Latest News

What did Rep. Marjorie Taylor Greene (R-Ga.) say about organizing the Jan. 6 attack on the Capitol?

This weekend Congresswoman Marjorie Taylor Greene said if she were in charge of planning the January 6th attack, they would have “won.”

Tom WilliamsGetty

When speaking at a Young Republicans conference over the weekend, Representative Marjorie Taylor Greene made jokes about her involvement in the January 6th insurrection.

“If Steve Banon and I had organized that [January 6th], we would have won,” said the representative from Georgia, adding that “it would have been armed.”

These comments are just a set of many made by the Congresswoman about January 6th, which occurred after she said there should be no peaceful transfer of power to President Biden.

While the Congresswoman has since said the comments were made in jest, many have criticized her for making light of that attack that ended the lives of several people and left dozens wounded.

Additionally, these “jokes” differ grateful from the MTG’s feelings during the attack, when she sent a text to White House Chief of Staff Mark Meddows that read, “Mark, I have just been told there is an active shooter on the first floor,” and directed him to “tell the president to calm people,” because “this,” being the insurrection, “was not the way to solve anything.”

Con.
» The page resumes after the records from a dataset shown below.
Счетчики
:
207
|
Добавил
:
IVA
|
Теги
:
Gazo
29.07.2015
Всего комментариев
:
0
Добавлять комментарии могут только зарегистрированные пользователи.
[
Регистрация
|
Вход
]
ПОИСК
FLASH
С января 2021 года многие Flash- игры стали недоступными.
Taylor Greene refuses to apologize

The Congresswoman’s comments make clear that she wants to play down the attack’s significance and create space between the insurrection and the far-right movement whose candidates lost handily in the midterms. Since her speech, she has released a statement saying that she will not apologize and that since the events on January 6th she has been made a political target by Democrats.
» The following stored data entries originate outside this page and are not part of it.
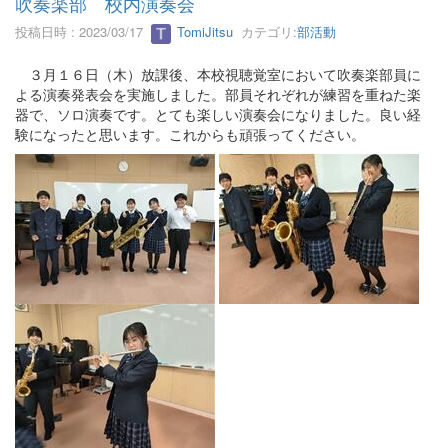
吹奏楽部 校内演奏会
投稿日時 : 2023/03/17
TomiJitsu
カテゴリ:
部活動
３月１６日（木）放課後、本校視聴覚室において吹奏楽部員に
よる演奏発表会を実施しました。部員それぞれが練習を重ねた楽
器で、ソロ演奏です。とても楽しい演奏会になりました。良い経
験になったと思います。これからも頑張ってください。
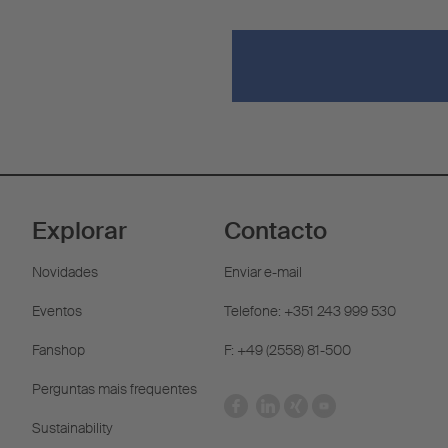
Explorar
Contacto
Novidades
Enviar e-mail
Eventos
Telefone: +351 243 999 530
Fanshop
F: +49 (2558) 81-500
Perguntas mais frequentes
Sustainability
In the statement, she also accuses Democrats of not understanding sarcasm, another attempt to cast her remarks as a joke.

Come January the GOP will soon control the House of Representatives.

MTG and other members of the Freedom Caucus are pushing for investigations to be opened into topics related to the 2020 election, this may be a risky bet with 2024 on the horizon. A new poll from Quinnipiac found that six in ten voters see Donald Trump running for president as a “bad thing,” which does not bode well for many of his allies on Capitol Hill.

Poll after poll shows that voters are worried about inflation, access to healthcare, climate change, immigration, and ensuring their children have access to quality education. While the Congresswoman’s speech may have played well for the conference’s audience, the results of last month’s election indicate that many moderate and independent voters may not be so interested in rehashing 2020.